Although Quammen is virtually self-taught, the information presented in the book indicates a breadth of knowledge on Darwin and his work. He delivers a wonderfully intimate portrait of Darwin and demonstrates a clear grasp of his work. Readers are first drawn to the title: The Reluctant Mr. Darwin. Inside, we are promised an explanation of why Darwin is described as reluctant; what makes him hesitant? Quammen answers these questions and many more, delving into the various quirks of Darwin’s life – for instance his eight-year obsession with barnacles. Readers are introduced to aspects of Darwin not often publicized: the sickly Darwin; the affectionate Darwin; the meticulous Darwin. In addition, Quammen clarifies for the reader much of the evidence supporting evolution and natural selection, details that only come naturally in telling the story of Darwin’s life, given that his theory was his life. He seamlessly switches between biography and scientific explanation, giving readers an impressively thorough account for the limited amount of space of the events leading up to Darwin’s assured confidence in his theory.
The book is written in a loose chronological order in which Quammen sometimes jumps ahead and then rewinds back. However, he always has good reason to do so, such as a flashback to Alfred Wallace and the beginnings of his own theory that developed while Darwin was working on barnacles. The narrative is still easy to follow. It begins just after Darwin steps off the ship that took him around the world and started the cognitive wheels turning. Quammen makes a wise choice in omitting details of Darwin’s time on the Beagle, both in the interest of brevity and avoiding repetition. Most other major Darwin biographies have covered his Beagle journey, making it an already well-known fact about Darwin’s life. Beginning the narrative after his trip helps keep the book a short and unintimidating 250 pages, a quick read for most who will pick up The Reluctant Mr. Darwin.
As it is so short, the book is not for those who have already read other, longer Darwin biographies and are expecting to find something new. They will likely find the book repetitive, already being familiar with these details of Darwin’s life. Similarly, if one is looking for a book containing every detail of Darwin’s life, this isn’t it. However, this book is a great jumping off point for those who don’t know much about the man behind the theory. It provides a wonderfully entertaining overview of his post-Beagle years, and the reader walks away with a better sense about the type of man Darwin was. For some, the narrative will inspire to read more about this quirky man. For others, this brief portrait of Darwin may be enough. The Reluctant Mr. Darwin stands on its own as a fulfilling portrait, describing for readers what exactly happened while Darwin removed himself from society to focus on his work inside his home.

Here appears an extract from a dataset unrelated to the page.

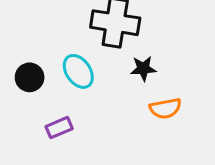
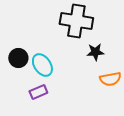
cyan ellipse: (78, 71) -> (42, 65), moved

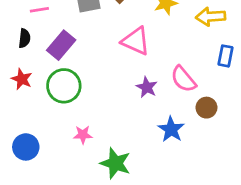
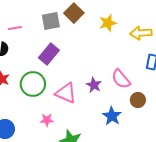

The book also dispels common myths about these years, for example that The Origin of Species was met with great and immediate excitement, or that Darwin was alone in his evolutionary thinking. In addition, it gives details about the relationships in his life: with his colleagues; with his children; and most importantly, with his wife. Quammen discusses the marriage in depth not only to show Darwin’s devotion as a husband, but to contrast this with his devotion to science. Though he paid painstaking attention to detail, he couldn’t help seeing what it all meant in the bigger picture: that natural laws guided the development of species, not an omnipotent God. The conflict of his research with the love for his religious wife was one Darwin struggled with until his death. Though she always remained supportive, there was great pain in her understanding that he would not be with her in the afterlife.
One of the most delightful stories of The Reluctant Mr. Darwin is an excerpt it includes from Darwin’s own autobiography. Darwin, in the early days of his adulthood, was an avid beetle collector. On one of his beetle-collecting trips, he found a rare beetle, and then another, holding one in each hand. Then he spotted a third, upon the sight of which he placed one beetle in his mouth in order to hold all three. The beetle then released an acidic liquid which burned his tongue, forcing him to promptly spit the beetle out and allowing that and the third one to escape. Lighthearted tales like these among the hard science make The Reluctant Mr. Darwin surprisingly endearing, as it illustrates the idiosyncrasies of one of science’s most revolutionary men. Quammen’s narrative entertainingly continues the 150-year effort to bring Darwin’s theory into society’s good graces.